Grief Changes Clothes, But It Never Leaves.
- ThatsSoPetty

- Jan 24
- 3 min read

Grief doesn’t leave. It just changes clothes.
In the beginning, it’s unbearable. It takes the air out of the room and the ground out from under you. Early grief doesn’t ask permission—I didn't know what to do when grief descended on me. I remember trying to go to sleep at night and when I finally could fall asleep and wake up the next morning, I would stretch and think, "it's going to nice day." Then the realization of what had happened to my daughter, to me, to my family, and loved ones my stomach would drop, and the most terrible feeling would cover me. I would hear my little girls in the next room and knew I had to get up and be a mother to my little ones (they were only 10 and 4) but that feeling of sickness would not leave. It clung to me and I couldn't shake it.
Then as time passed, because it always does, grief changed. I remember pushing through it minute by minute, hour by hour, day by day, then weeks, months and years. It was awful. I learned how grief seemed to just sit on top of me or beside me. It became something I had to learn how to carry instead of it carrying me. Some days it lurked in the background. Other days it showed up out of nowhere and reminded me it never actually went anywhere. Smells, songs, an empty place at the dinner table. We had a high-top table and my kids sat there with their little legs swinging under it. They were so cute and loving and happy, then all that was just gone. All of the life from before.
Grief isn’t just about death. It’s about everything that was lost. People. Relationships. Safety. Health. Dreams. All those things had been stolen away by violent crime, and it wasn't fair. Grief sat there and seemingly laughed at me. The life I thought I was going to have was gone. Grief always seemed to find me and I hated it. Still hate it. And it did not care how long it had been. Grief is the worst kind of demon.
Years later, you don’t get “get over it.” You have had to learn how to live with it, the bastard it is. I learned how to function while carrying something that never got lighter—I just had to get stronger in places I didn’t ask to grow. For a long time, smiling felt wrong. Laughing felt like betrayal. Like if I allowed myself to be okay, even for a moment, it meant that losing Andi mattered less. Grief, the devil it is lies like that.
Over time I had to learn I could miss what’s gone and still choose life, but it has taken years. I realized that I can still carry sorrow and still feel joy. One does not cancel out the other. Living again is not forgetting. It’s surviving. What choice do you have?
Grief changes you. It makes you more honest, more guarded, more compassionate, sometimes all at once. It leaves a mark you stop trying to explain.

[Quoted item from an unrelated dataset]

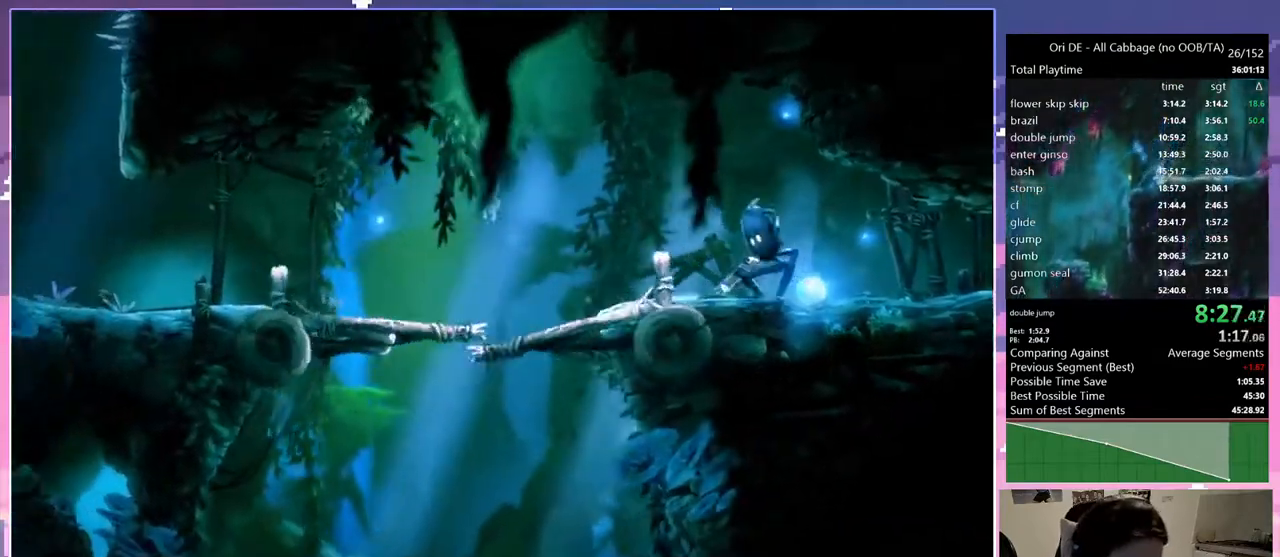
{"keys": [], "events": []}
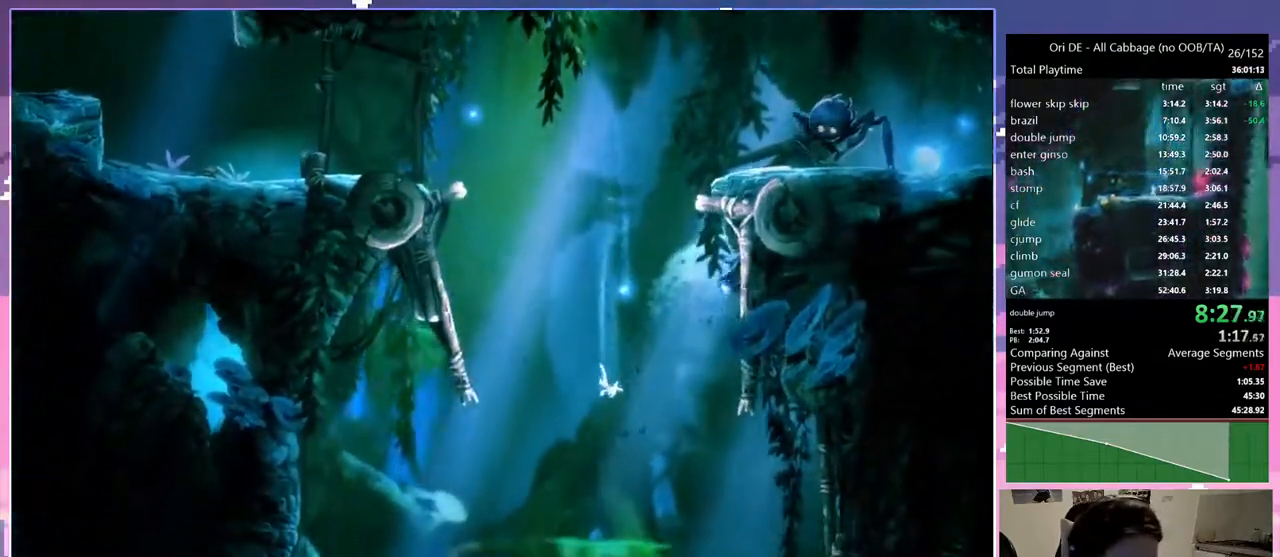
{"keys": [], "events": []}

So, I say this to anyone who is grieving: if you’re still hurting, there is nothing wrong with you. You didn’t grieve wrong. You didn’t fail at healing. You loved something real. And like grief love is stronger. Much stronger.
And over the years I now know that grief doesn’t leave. It just changes clothes. And if you’re still standing, that tells me everything I need to know about your strength and love. You will be okay, never the same, your heart will always be broken, but you're not broken you just loved hard.
Keep loving.
“The Lord is near to those who have a broken heart.”
— Psalm 34:18
“We are hard-pressed on every side yet not crushed; we are perplexed, but not in despair.”